Ayalew Mergia appeals from the district court’s grant of summary judgment in favor of his former wife, Anne Marie Adams. Mergia sued Adams, among other reasons, to enforce an Affidavit of Support (Form 1-864) that she filed pursuant to 8 U.S.C. § 1183a. The district court applied judicial estoppel and granted Adams’s motion because Mergia did not schedule the Affidavit of Support as an asset or list it as exempt in his Chapter 7 bankruptcy proceeding. We review a district court’s grant of summary judgment de novo. Rockwell Int’l Corp. v. Hanford Atomic Metal Trades Council, 851 F.2d 1208, 1210 (9th Cir.1988). We review a district court’s application of judicial estoppel for an abuse of discretion. Broussard v. Univ. of Cal., 192 F.3d 1252, 1255 (9th Cir.1999). We have jurisdiction under 28 U.S.C. § 1291. We affirm.

The facts of this case are known to the parties. We do not repeat them.

When a party attempts to assert a cause of action “not raised in a reorganization plan or otherwise mentioned in the debt- or’s schedules or disclosure statements,” judicial estoppel prevents that party from asserting that claim. Hamilton v. State Farm Fire & Casualty Co., 270 F.3d 778, 783 (9th Cir.2001). Mergia did not disclose the Affidavit of Support (Form I-864) in his Chapter 7 bankruptcy proceeding, and so he is estopped from now seeking its enforcement.

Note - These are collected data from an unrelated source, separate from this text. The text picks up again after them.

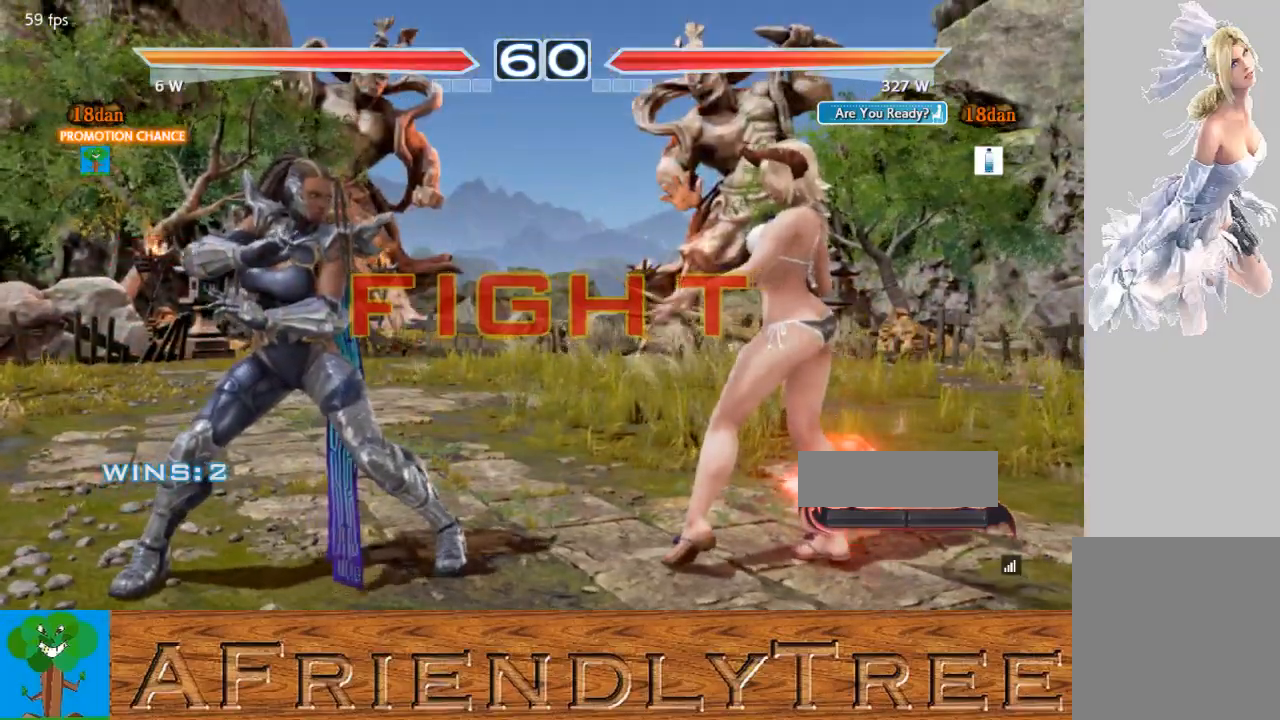
{"buttons": [], "left_stick": "center", "events": [[33, "left_stick", "center"], [133, "left_stick", "left"], [333, "left_stick", "center"], [433, "left_stick", "right"], [500, "left_stick", "center"]]}
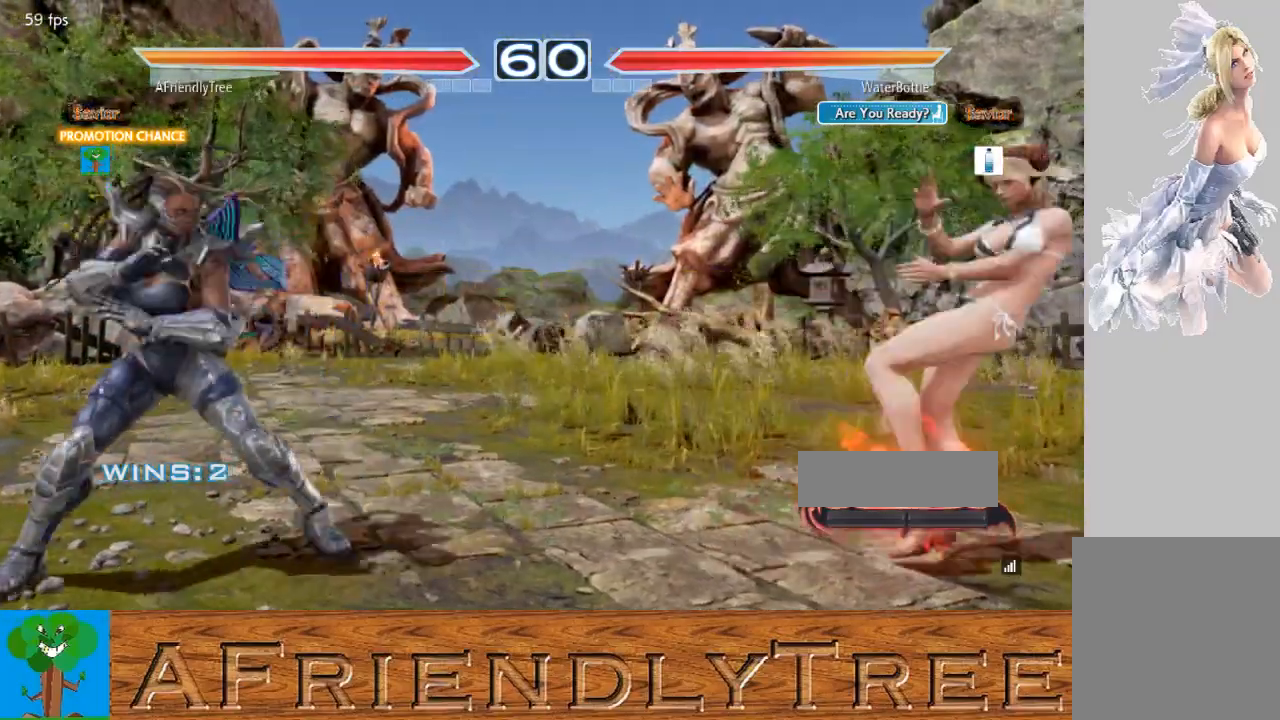
{"buttons": [], "left_stick": "left", "events": [[67, "left_stick", "right"], [200, "left_stick", "center"], [267, "left_stick", "left"], [333, "left_stick", "center"], [400, "left_stick", "left"]]}
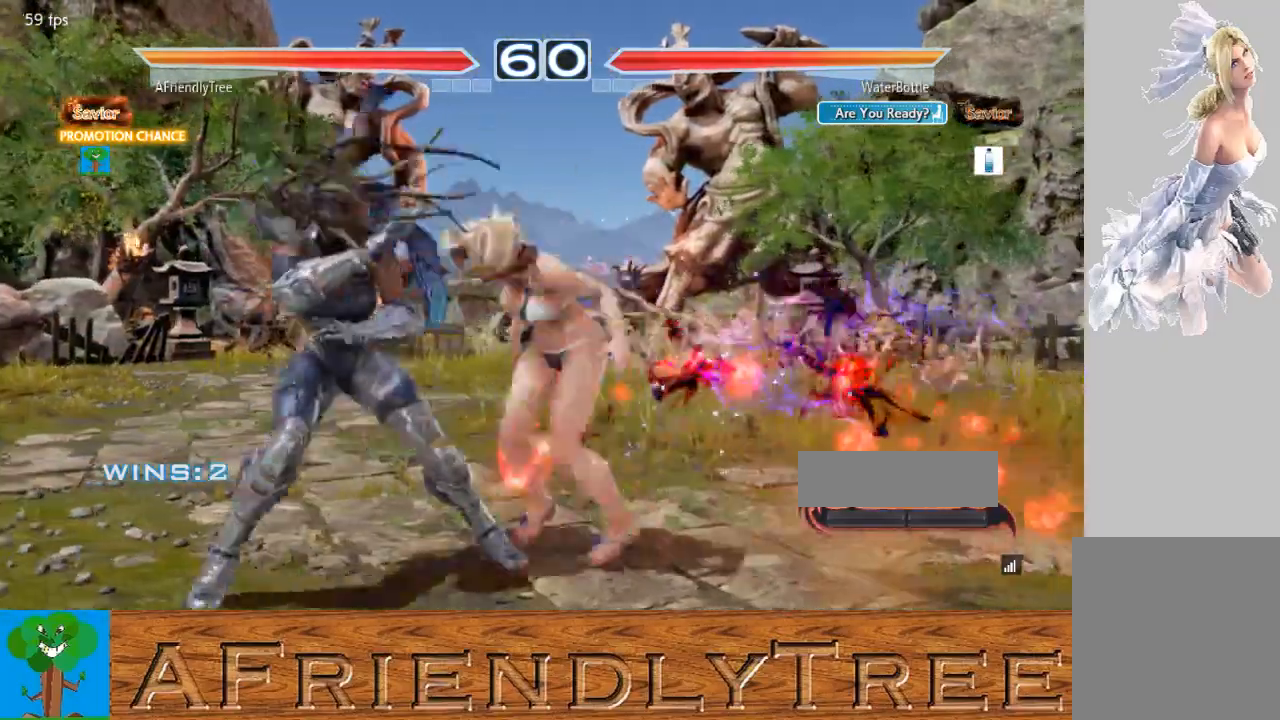
{"buttons": [], "left_stick": "left", "events": []}
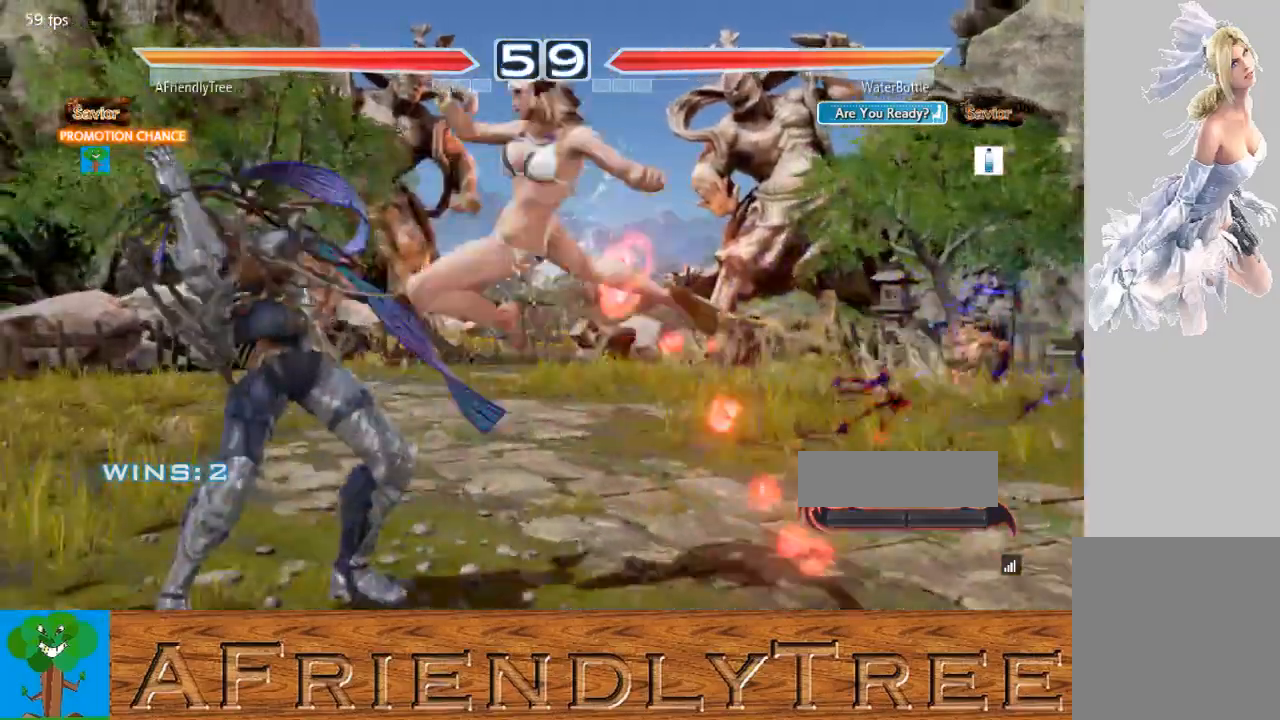
{"buttons": ["SQUARE"], "left_stick": "center", "events": [[200, "left_stick", "center"], [467, "SQUARE", "down"]]}
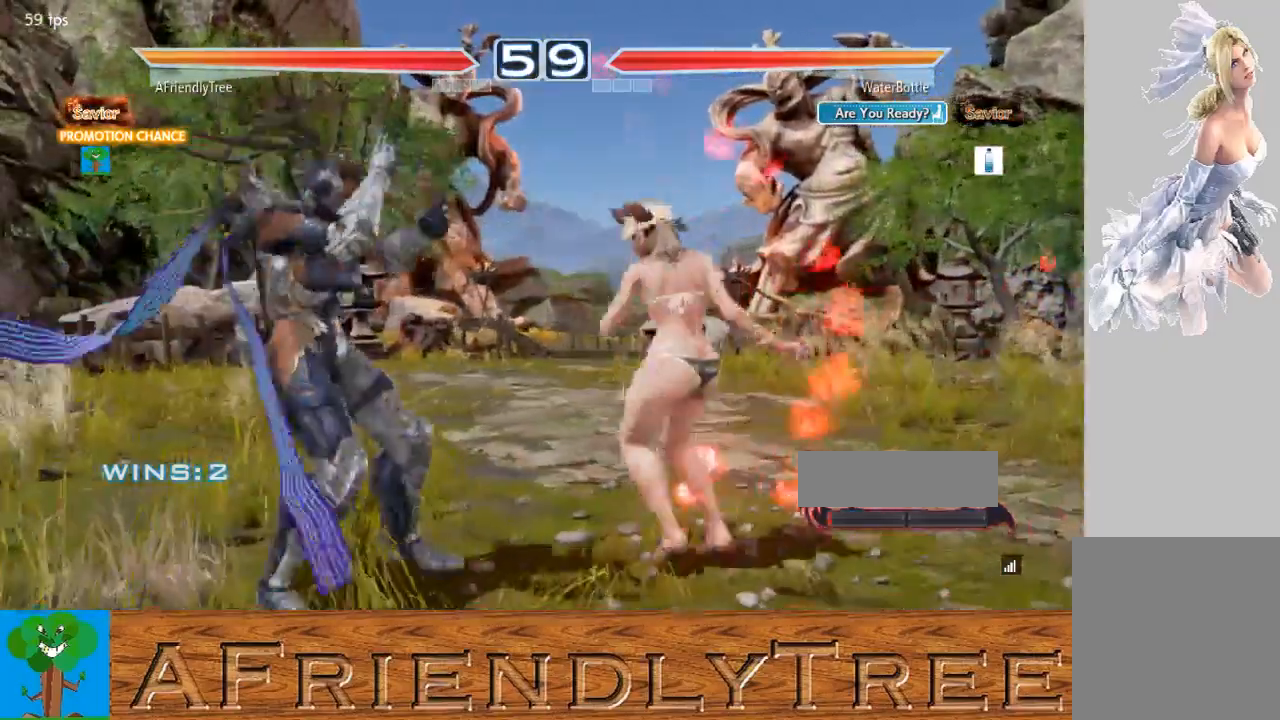
{"buttons": [], "left_stick": "center", "events": [[167, "SQUARE", "up"], [367, "CIRCLE", "down"], [467, "CIRCLE", "up"]]}
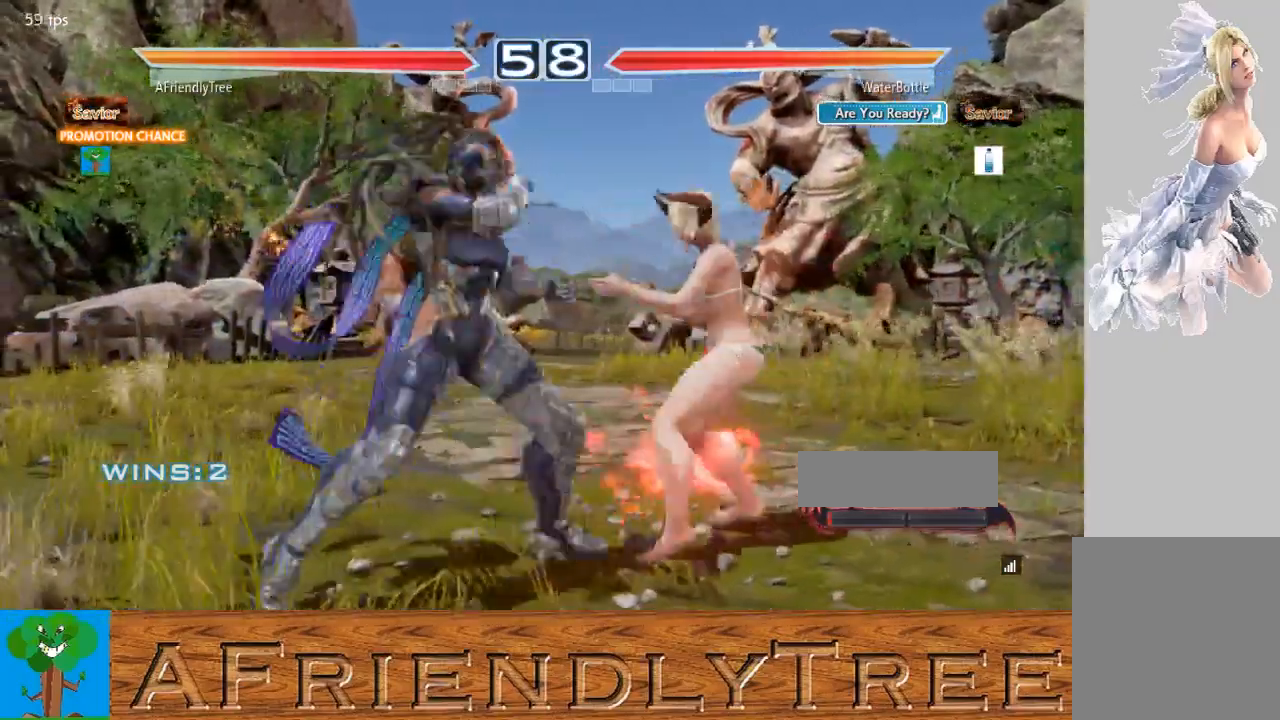
{"buttons": [], "left_stick": "left", "events": [[500, "left_stick", "left"]]}
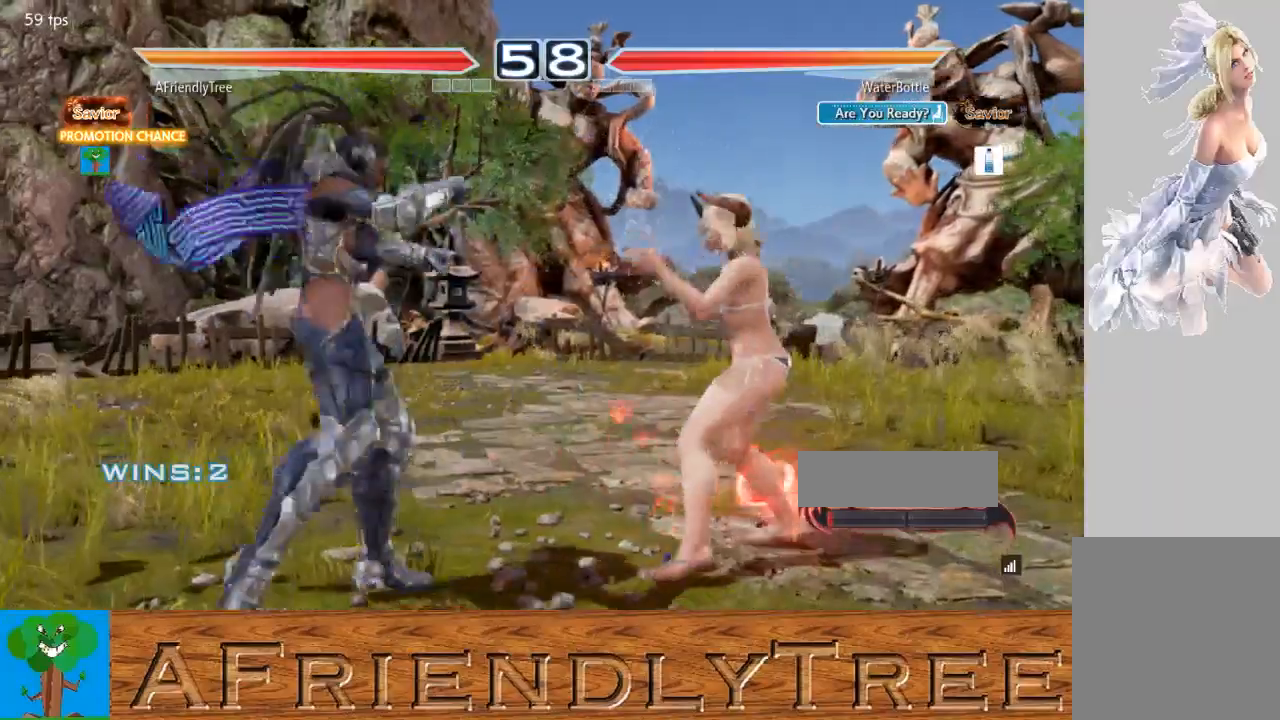
{"buttons": [], "left_stick": "center", "events": [[67, "left_stick", "center"], [167, "left_stick", "left"], [433, "left_stick", "center"]]}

Mergia raises no other colorable claims. He attempts to sue Adams, his ex-wife, under 42 U.S.C. § 1983, and the district court correctly concluded that she cannot be held liable as a state actor. See Crowe v. County of San Diego, 608 F.3d 406, 440 (9th Cir.2010). Mergia also asks the court to issue orders reversing various decisions of the state courts. The district court correctly abstained from hearing these claims under the Rooker-Feldman doctrine. See D.C. Court of Appeals v. Feldman, 460 U.S. 462, 476, 103 S.Ct. 1303, 75 L.Ed.2d 206 (1983); Rooker v. Fidelity Trust Co., 263 U.S. 413, 415, 44 S.Ct. 149, 68 L.Ed. 362 (1923).

AFFIRMED. 
      
       This disposition is not appropriate for publication and is not precedent except as provided by 9 th Cir. R. 36-3.
     
      
      . Mergia filed a motion to introduce new evidence on September 24, 2010. We deny Mer-gia’s motion because we are bound by the record on appeal. See United States v. Elias, 921 F.2d 870, 874 (9th Cir.1990) (noting that "[d]ocuments or facts not presented to the district court are not part of the record on appeal”). We note, however, that even if Mergia were allowed to introduce additional evidence, it would not change the fact that Mergia failed to disclose the Affidavit of Support on his schedules.